(STATED EXERCISE)
Swap "locality" for "site" throughout the rows below and reproduce them with nothing else changed. Leave the pictures out.

(Collection entries)
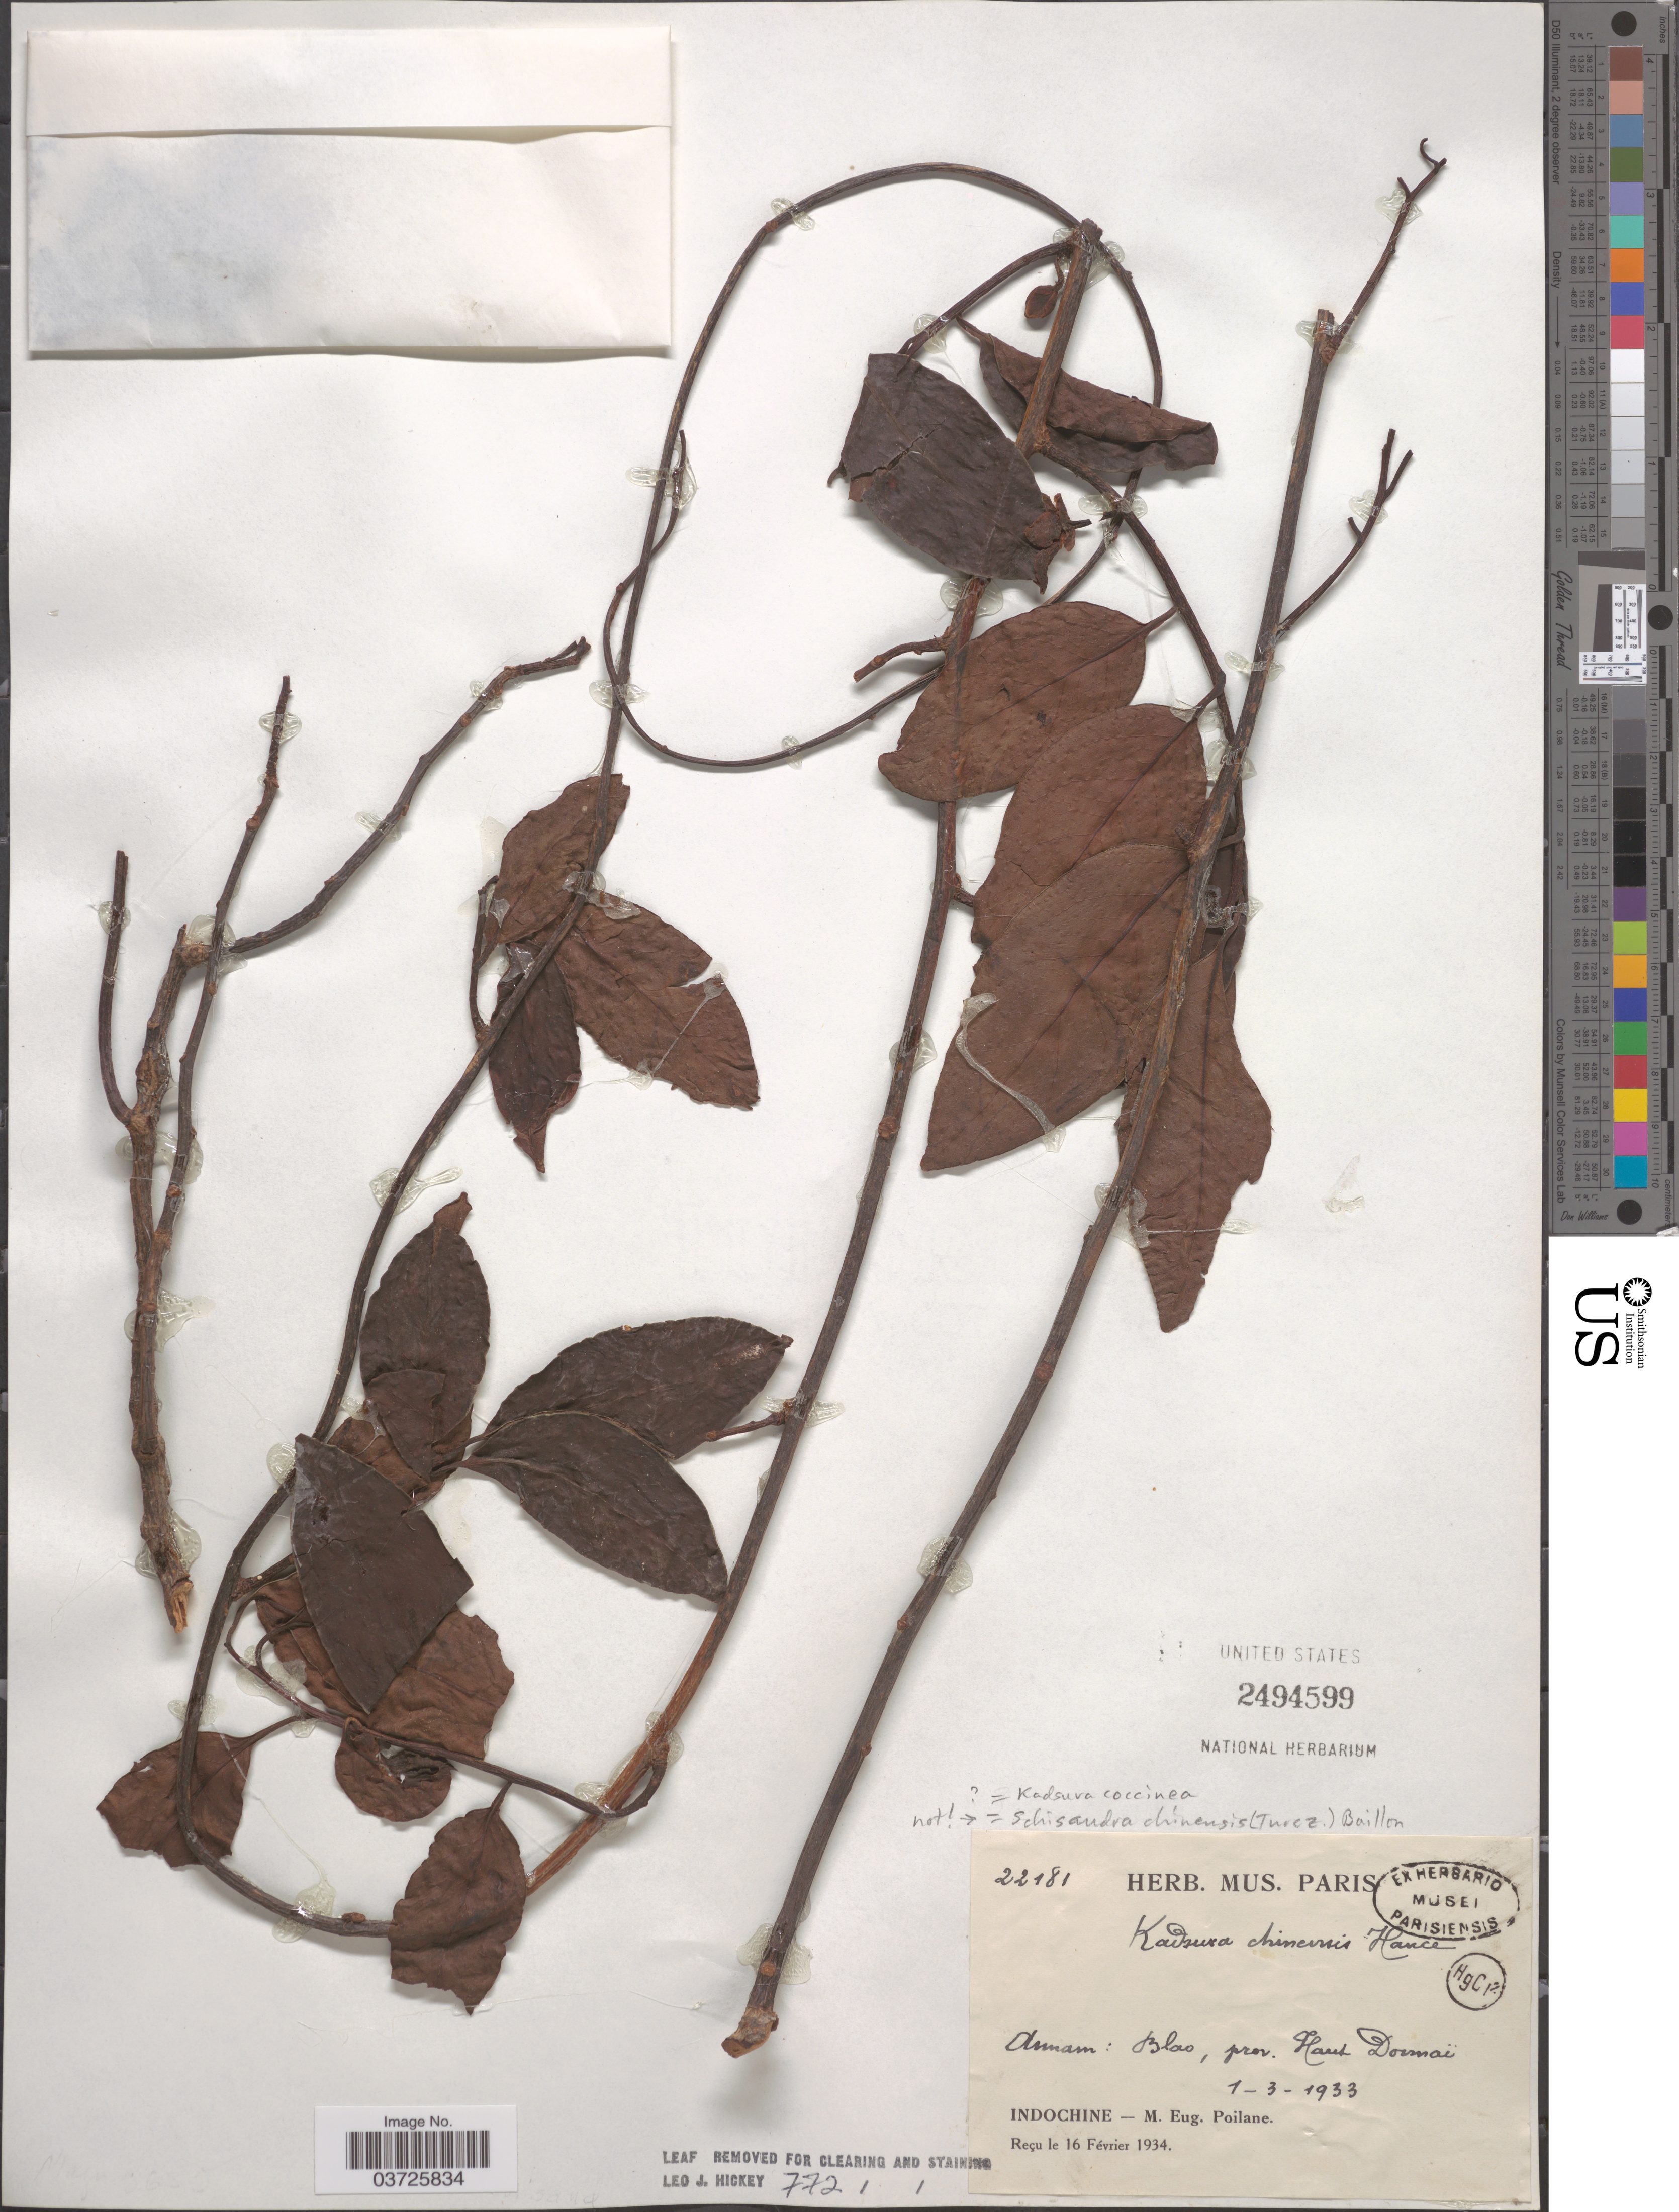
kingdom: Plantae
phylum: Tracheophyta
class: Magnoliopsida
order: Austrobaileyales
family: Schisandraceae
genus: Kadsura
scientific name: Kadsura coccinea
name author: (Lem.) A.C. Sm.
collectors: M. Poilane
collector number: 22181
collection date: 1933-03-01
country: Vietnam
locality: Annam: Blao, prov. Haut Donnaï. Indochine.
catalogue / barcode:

(THE COMPLETED TASK)
kingdom: Plantae
phylum: Tracheophyta
class: Magnoliopsida
order: Austrobaileyales
family: Schisandraceae
genus: Kadsura
scientific name: Kadsura coccinea
name author: (Lem.) A.C. Sm.
collectors: M. Poilane
collector number: 22181
collection date: 1933-03-01
country: Vietnam
site: Annam: Blao, prov. Haut Donnaï. Indochine.
catalogue / barcode:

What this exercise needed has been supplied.